**AIM OF THE TASK:** Filter the listing for lines containing "down".

**INPUT DATA:**
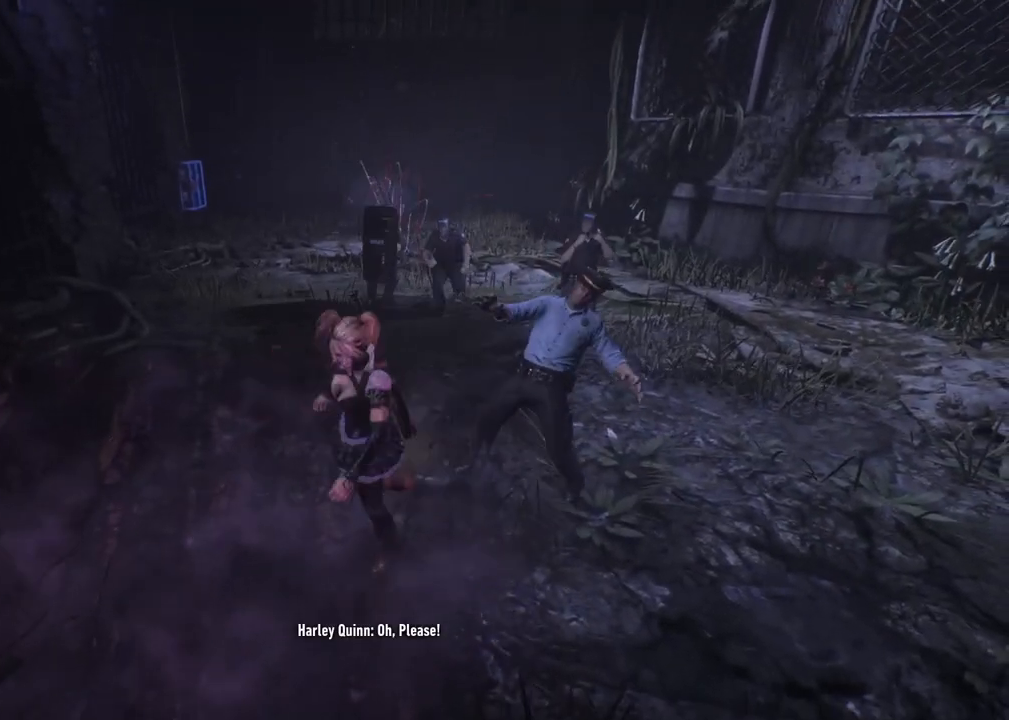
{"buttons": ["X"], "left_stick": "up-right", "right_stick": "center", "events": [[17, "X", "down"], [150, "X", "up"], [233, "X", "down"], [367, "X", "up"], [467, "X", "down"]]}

--

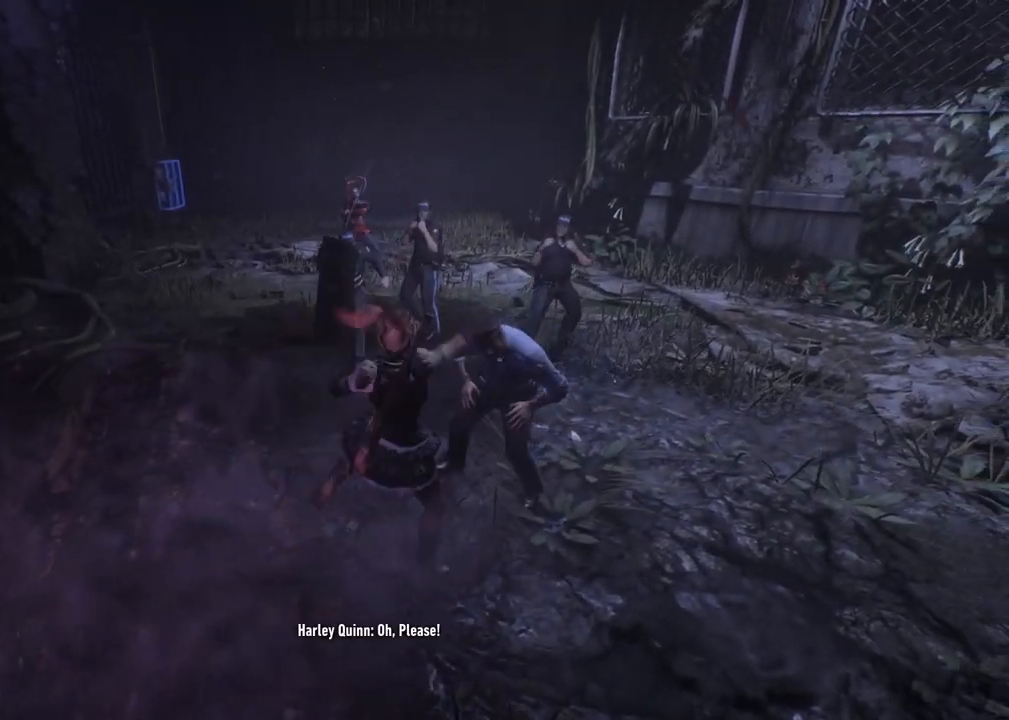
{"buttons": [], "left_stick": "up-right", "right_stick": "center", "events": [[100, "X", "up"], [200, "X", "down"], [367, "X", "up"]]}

...

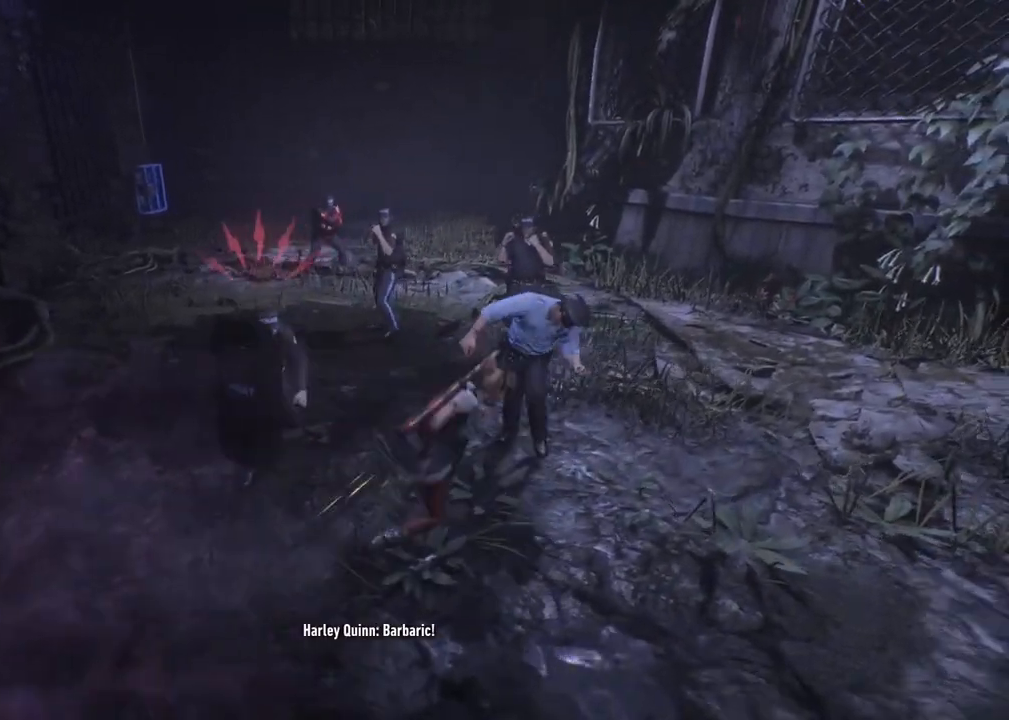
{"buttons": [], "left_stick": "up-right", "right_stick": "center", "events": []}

**TASK ANSWER:**
{"buttons": ["X"], "left_stick": "up-right", "right_stick": "center", "events": [[17, "X", "down"], [150, "X", "up"], [233, "X", "down"], [367, "X", "up"], [467, "X", "down"]]}
{"buttons": [], "left_stick": "up-right", "right_stick": "center", "events": [[100, "X", "up"], [200, "X", "down"], [367, "X", "up"]]}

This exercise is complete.